I will then discuss methodological approaches for addressing dependent censoring, with particular emphasis on copula-based models that explicitly characterize the dependence between survival and censoring times. These models provide a flexible framework for sensitivity analysis and for quantifying the impact of departures from the independent censoring assumption. In addition, I will present recent developments on the partial identification of survival quantities under dependent censoring, as well as new results on identifiability and verifiability in enriched data settings. Dependent censoring will serve as a motivating example of a broader question at the heart of statistical inference: what can—and cannot—be learned from incomplete data?
Biography
Ingrid Van Keilegom is a professor of statistics at KU Leuven, and part-time professor at UCLouvain, both in Belgium. She obtained her PhD in 1998 from Hasselt University, and worked at Penn State University (US), Eindhoven University of Technology (Netherlands) and UCLouvain before starting in Leuven in 2016. Her research focuses on several aspects of survival analysis (dependent censoring, cure models, interval censoring, competing risks,…), non- and semiparametric regression, quantile regression, measurement error problems, instrumental regression, bootstrap, and their applications. Ingrid was holder of an Advanced ERC grant (2016-2022) focusing on specific problems in survival analysis. She is a fellow of the Institute of Mathematical Statistics (2008), a fellow of the American Statistical Association (2013), and has been co-editor of the Journal of the Royal Statistical Society – Series B (2012-2015), and associate editor of several other leading journals. She obtained a Honorary Degree from the University of A Coruña in Spain in 2022, and is an elected member of the Royal Flemish Academy of Belgium for Science and the Arts since 2021.
Keynote Lecture
by Professor Daniela Witten, University of Washington
Title
Testing hypotheses via orthogonalization
Abstract
Classical hypothesis testing frameworks break down in contemporary settings in which null hypotheses are increasingly abstract, the same data are used to both generate and test hypotheses, and minimal assumptions about the underlying data are made. In this work, we propose a new framework for conducting valid hypothesis tests in broad contexts.

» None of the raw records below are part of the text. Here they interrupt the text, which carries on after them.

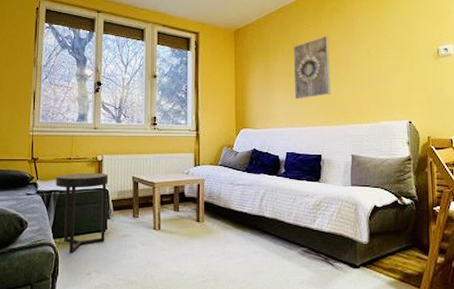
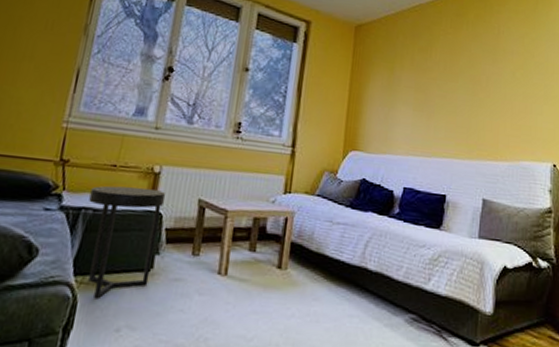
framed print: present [293,36,331,99] -> none [420,47,469,122]

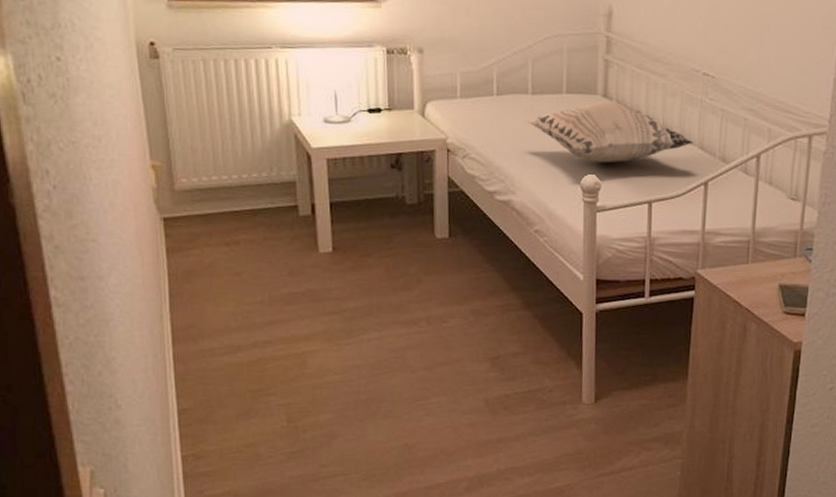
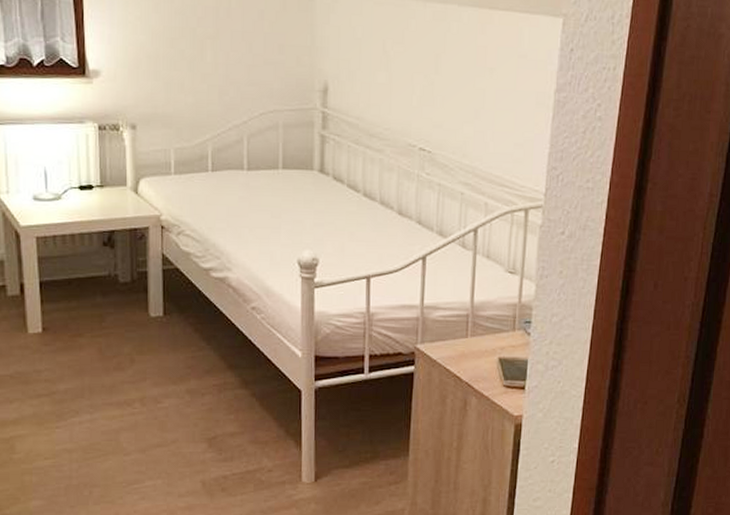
decorative pillow: present [528,100,692,163] -> none [244,176,410,239]

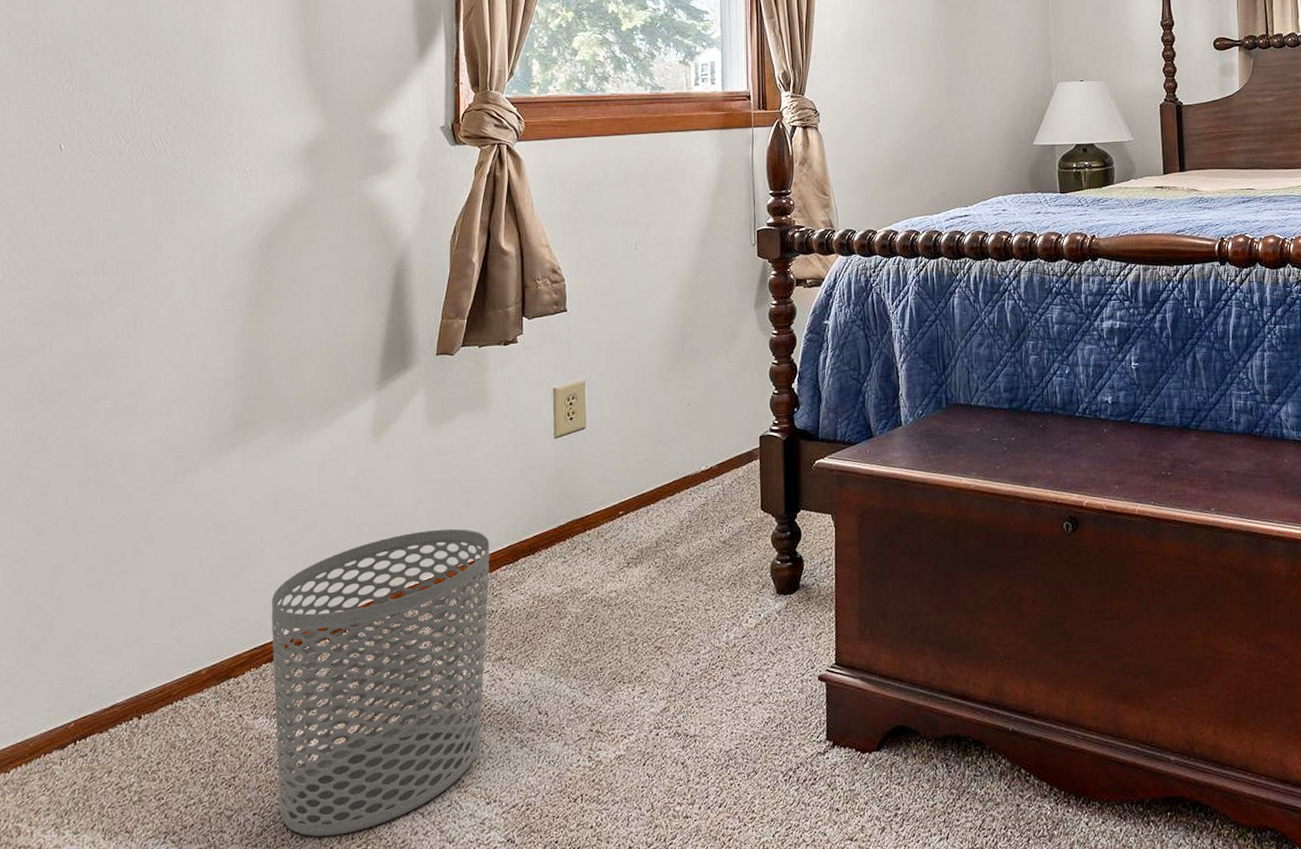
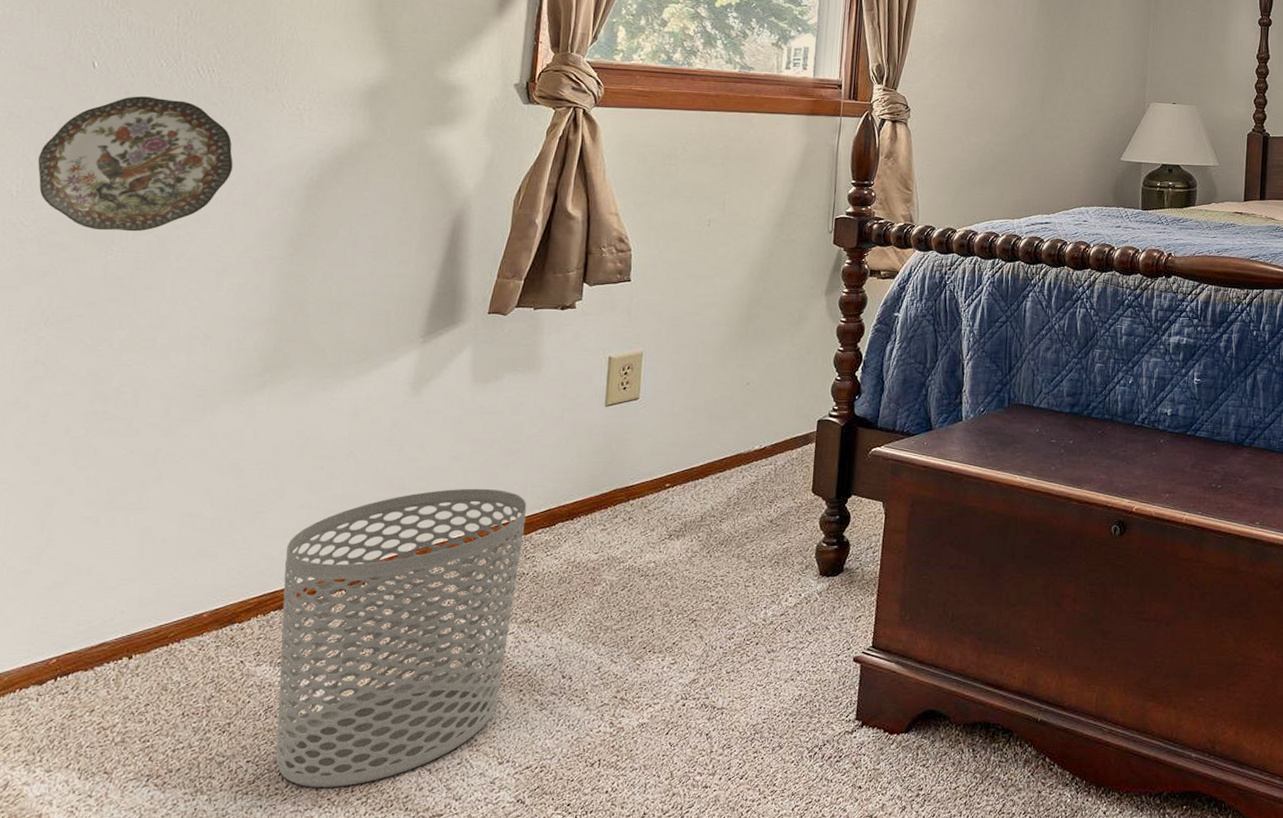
decorative plate: none [19,173,192,306] -> present [37,96,233,232]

We propose to add and subtract external noise generated from a symmetric shift-family to our data, X, to partition it into two pieces, X1 and X2. We provide a generic strategy for orthogonalizing X2 against X1 under the null hypothesis H0, then show that testing whether the orthogonalization was successful provides a valid test of H0 under mild assumptions. Remarkably, this framework extends naturally to the post-selection inference setting with minimal modifications: we simply select a hypothesis on X1, then perform orthogonalization under the selected null. As our approach neither requires pre-specification of the selection mechanism, nor is restricted to a small class of data-generating distributions, it dramatically expands the settings for which valid post-selection inference can be conducted. We showcase the flexibility of our proposal in a number of case studies. This is joint work with Ameer Dharamshi (University of Washington).
Biography
Daniela Witten is a professor of Statistics and Biostatistics at University of Washington, and the Dorothy Gilford Endowed Chair in Mathematical Statistics. She develops statistical machine learning methods for high-dimensional data, with a focus on unsupervised learning.
She has received a number of awards for her research in statistical machine learning: most notably the Spiegelman Award from the American Public Health Association for a (bio)statistician under age 40, and the Presidents’ Award from the Committee of Presidents of Statistical Societies for a statistician under age 41.
Daniela is a co-author of the textbook “Introduction to Statistical Learning”, and previously served as Joint Editor of Journal of the Royal Statistical Society, Series B.